◆ WORK REQUIRED ◆
Please reproduce every line of text in the data below word for word, leaving out the pictures.

====

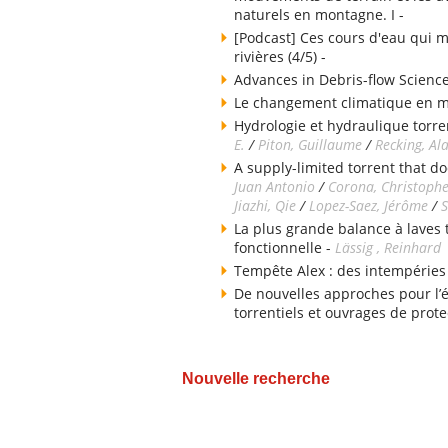
naturels en montagne. I -
[Podcast] Ces cours d'eau qui m
rivières (4/5) -
Advances in Debris-flow Science
Le changement climatique en 
Hydrologie et hydraulique torren
E.
/
Piton, Guillaume
/
Recking, Al
A supply-limited torrent that do
Juan Antonio
/
Corona, Christoph
Jiazhi, Qie
/
Lopez-Saez, Jérôme
/
S
La plus grande balance à laves
fonctionnelle -
Lässig , Reinhard
Tempête Alex : des intempéries
De nouvelles approches pour l’
torrentiels et ouvrages de prote
Nouvelle recherche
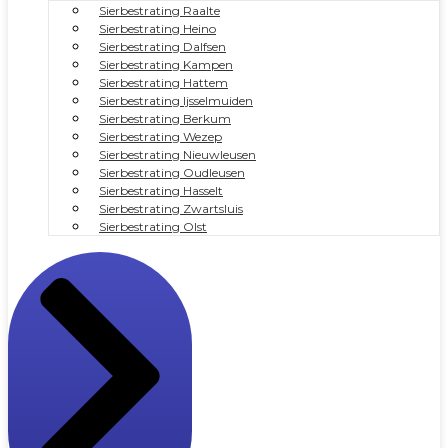
Sierbestrating Raalte
Sierbestrating Heino
Sierbestrating Dalfsen
Sierbestrating Kampen
Sierbestrating Hattem
Sierbestrating Ijsselmuiden
Sierbestrating Berkum
Sierbestrating Wezep
Sierbestrating Nieuwleusen
Sierbestrating Oudleusen
Sierbestrating Hasselt
Sierbestrating Zwartsluis
Sierbestrating Olst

====

◆ RESULT ◆
naturels en montagne. I -
[Podcast] Ces cours d'eau qui m
rivières (4/5) -
Advances in Debris-flow Science
Le changement climatique en 
Hydrologie et hydraulique torren
E.
/
Piton, Guillaume
/
Recking, Al
A supply-limited torrent that do
Juan Antonio
/
Corona, Christoph
Jiazhi, Qie
/
Lopez-Saez, Jérôme
/
S
La plus grande balance à laves
fonctionnelle -
Lässig , Reinhard
Tempête Alex : des intempéries
De nouvelles approches pour l’
torrentiels et ouvrages de prote
Nouvelle recherche
Sierbestrating Raalte
Sierbestrating Heino
Sierbestrating Dalfsen
Sierbestrating Kampen
Sierbestrating Hattem
Sierbestrating Ijsselmuiden
Sierbestrating Berkum
Sierbestrating Wezep
Sierbestrating Nieuwleusen
Sierbestrating Oudleusen
Sierbestrating Hasselt
Sierbestrating Zwartsluis
Sierbestrating Olst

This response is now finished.